After the government approved almost 800 new housing units in West Bank settlements this week, Prime Minister Benjamin Netanyahu on Tuesday tried to also legalize six unrecognized outposts, but was thwarted by Defense Minister Benny Gantz.

The proposal came a day before the inauguration of US President-elect Joe Biden, potentially further complicating the start of Jerusalem’s relations with the new administration. The approval of the settler homes has received widespread international attention and been condemned by the Palestinians, the European Union and the UN, among others.

Tuesday’s cabinet meeting had been scheduled to only discuss the coronavirus crisis and the extension of a nationwide lockdown, but on Tuesday morning Netanyahu tried to put on the agenda a proposal that would include the recognition of the communities of Avigayil, Asael, Kedem Arava, Metzoke Deragot, Ovnat (currently considered a neighborhood of Mitzpeh Shalem) and Tel Tzion, which are deemed illegal under current Israeli law, according to ministers in Gantz’s Blue and White party.

Gantz swiftly moved to strike the item from the agenda, saying in a statement that “in the cabinet meeting, no diplomatically irresponsible proposal will be raised at such a sensitive time.”

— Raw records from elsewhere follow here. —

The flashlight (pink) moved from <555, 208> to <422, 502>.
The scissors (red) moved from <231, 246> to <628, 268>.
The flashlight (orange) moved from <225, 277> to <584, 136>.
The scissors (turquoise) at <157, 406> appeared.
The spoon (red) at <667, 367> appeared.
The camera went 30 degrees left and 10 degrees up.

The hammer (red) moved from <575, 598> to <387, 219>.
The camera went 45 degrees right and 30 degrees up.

Prime Minister Benjamin Netanyahu, right, and Defense Minister Benny Gantz lead a weekly cabinet meeting, at the Foreign Ministry in Jerusalem on June 7, 2020. (Marc Israel Sellem)

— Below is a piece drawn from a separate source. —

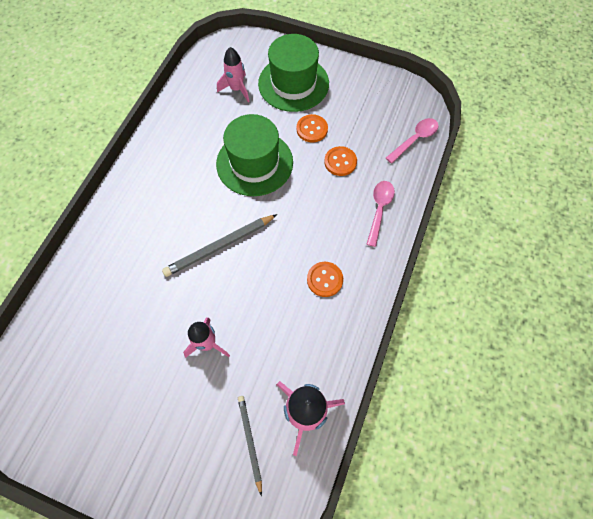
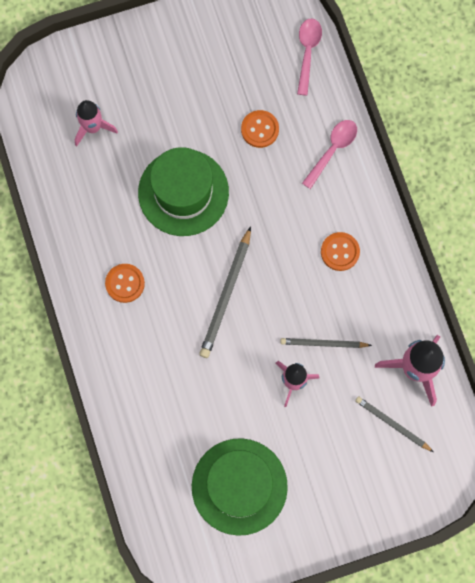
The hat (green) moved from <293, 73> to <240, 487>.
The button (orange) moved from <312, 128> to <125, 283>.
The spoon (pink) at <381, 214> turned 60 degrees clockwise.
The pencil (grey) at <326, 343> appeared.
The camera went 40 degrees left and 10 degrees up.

Last month, the Knesset advanced a controversial bill that, if passed into law, would legalize dozens of unrecognized outposts. It would also formally allow them to be connected to electricity and water supplies.

The so-called “Outposts Law,” initiated by hard-right Yamina MK Bezalel Smotrich, passed 59-39 in its preliminary reading in the main chamber of the Knesset and was sent to a committee before its return to the plenum for approval in three more votes.

While the international community considers all settlement activity illegal, Israel differentiates between legal settlement homes built and permitted by the Defense Ministry on land owned by the state, and illegal outposts built without necessary permits, sometimes on private Palestinian land.

Some 120 outposts exist throughout the West Bank. Most of the small communities were established by national religious settlers intent on expanding Israeli presence in the West Bank while preventing the establishment of a future Palestinian state.

Smotrich’s bill dictates that 65 illegal communities will finish the legalization process over the next two years; if it becomes law, it would immediately formalize their connection to the water and electricity grids. Under Smotrich’s plan, some of the outposts would be identified as “neighborhoods” of existing settlements, while others would be registered as new ones.

Border Police descend on the Shevah Ha’aretz illegal outpost near Yitzhar to facilitate the demolition of a pair of structures there on October 24, 2019. (Sraya Diamant/Flash90)

Gantz also rejected that plan when it was proposed in government deliberations before the vote. But three senior members of his Blue and White faction voted in favor of Smotrich’s bill — MKs Omer Yankelevitch, Pnina Tamano-Shata, and Hila Shai-Vazan.

The majority of settlements and outposts are located on land defined by the 1995 Oslo II Accord as Area C, meaning Israel is responsible for both civil and security issues in the zone. Area C constitutes around 60% of the West Bank.

Between 200,000-300,000 Palestinians are estimated to live in Area C, although a definitive census has not been conducted. While some Palestinian communities in Area C are recognized by the state, most are not, as the Israeli military government rarely approves plans for them or issues construction permits.

Aaron Boxerman contributed to this report.